[PROBLEM DETAILS]
In the records below, find the line containing "EAA AIRVENTURE OSHKOSH 2022 – FACTS" and repeat it and every line after it exactly, without pictures.

***** EXERCISE DATA

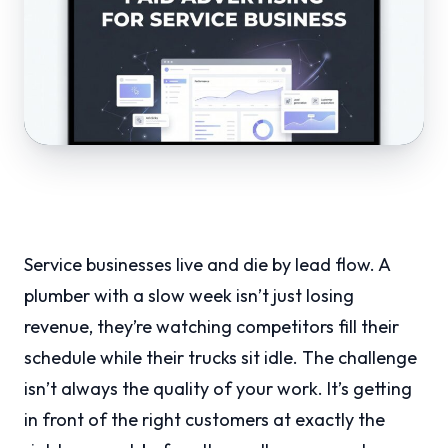
Service businesses live and die by lead flow. A
plumber with a slow week isn’t just losing
revenue, they’re watching competitors fill their
schedule while their trucks sit idle. The challenge
isn’t always the quality of your work. It’s getting
in front of the right customers at exactly the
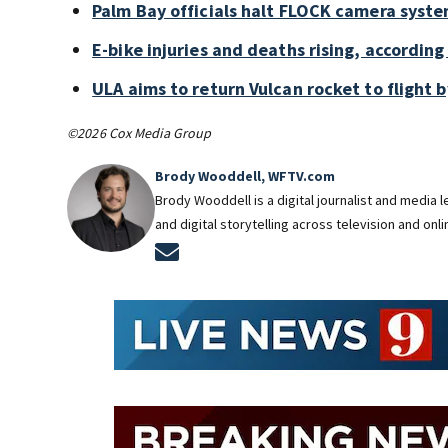
Palm Bay officials halt FLOCK camera syste
E-bike injuries and deaths rising, accordin
ULA aims to return Vulcan rocket to flight b
©2026 Cox Media Group
Brody Wooddell, WFTV.com
Brody Wooddell is a digital journalist and media
and digital storytelling across television and onl
Opens in new window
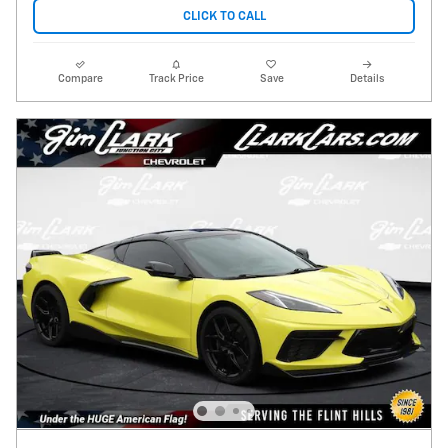
CLICK TO CALL
Compare
Track Price
Save
Details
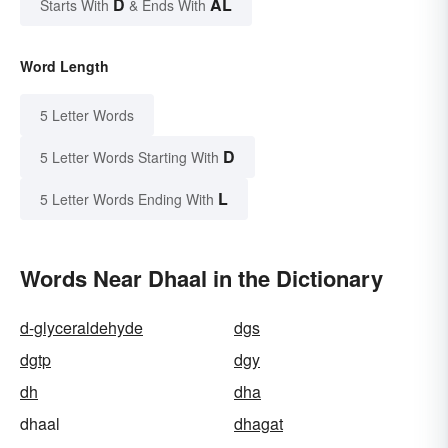
D
AL
Starts With
& Ends With
Word Length
5 Letter Words
D
5 Letter Words Starting With
L
5 Letter Words Ending With
Words Near Dhaal in the Dictionary
d-glyceraldehyde
dgs
dgtp
dgy
dh
dha
dhaal
dhagat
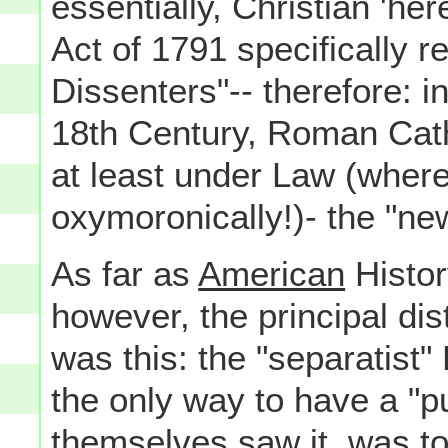
essentially, Christian 'here
Act of 1791 specifically r
Dissenters"-- therefore: i
18th Century, Roman Cat
at least under Law (where
oxymoronically!)- the "n
As far as
American
Histor
however, the principal di
was this: the "separatist"
the only way to have a "pu
themselves saw it, was t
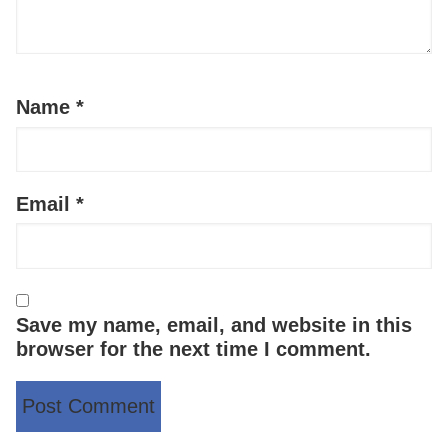
Name
*
Email
*
Save my name, email, and website in this
browser for the next time I comment.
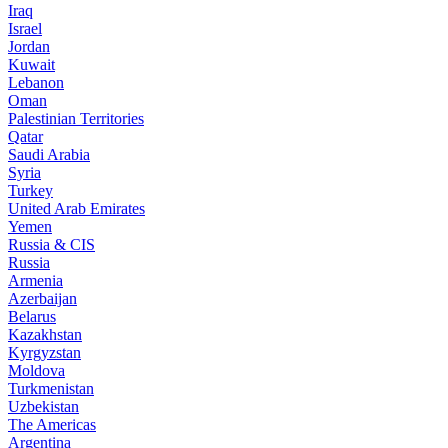
Iraq
Israel
Jordan
Kuwait
Lebanon
Oman
Palestinian Territories
Qatar
Saudi Arabia
Syria
Turkey
United Arab Emirates
Yemen
Russia & CIS
Russia
Armenia
Azerbaijan
Belarus
Kazakhstan
Kyrgyzstan
Moldova
Turkmenistan
Uzbekistan
The Americas
Argentina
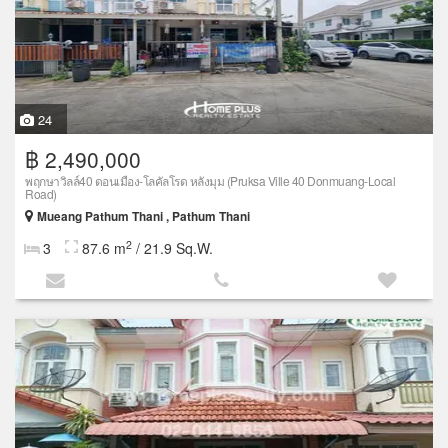
24
฿ 2,490,000
พฤกษาวิลล์40 ดอนเมือง-โลคัลโรด หลังมุม (Pruksa Ville 40 Donmuang-Local
Road)
Mueang Pathum Thani , Pathum Thani
2
3
87.6 m
/ 21.9 Sq.W.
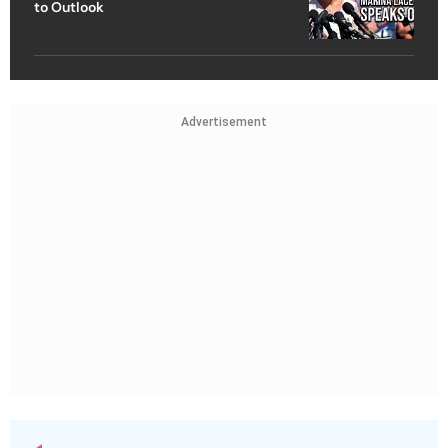
to Outlook
Advertisement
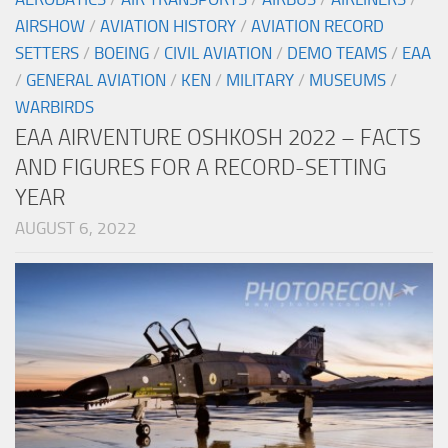
AIRSHOW
/
AVIATION HISTORY
/
AVIATION RECORD
SETTERS
/
BOEING
/
CIVIL AVIATION
/
DEMO TEAMS
/
EAA
/
GENERAL AVIATION
/
KEN
/
MILITARY
/
MUSEUMS
/
WARBIRDS
EAA AIRVENTURE OSHKOSH 2022 – FACTS
AND FIGURES FOR A RECORD-SETTING
YEAR
AUGUST 6, 2022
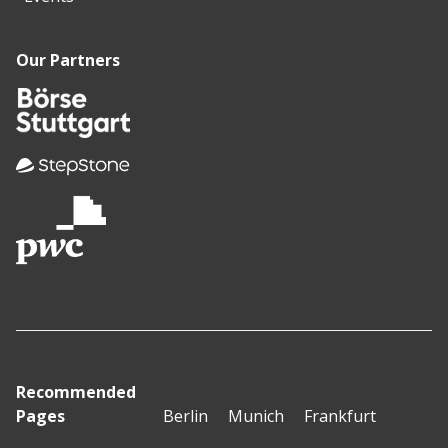
Our Partners
Recommended
Pages
Berlin
Munich
Frankfurt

**********

[SOLUTION BELOW]
EAA AIRVENTURE OSHKOSH 2022 – FACTS
AND FIGURES FOR A RECORD-SETTING
YEAR
AUGUST 6, 2022
Our Partners
Recommended
Pages
Berlin
Munich
Frankfurt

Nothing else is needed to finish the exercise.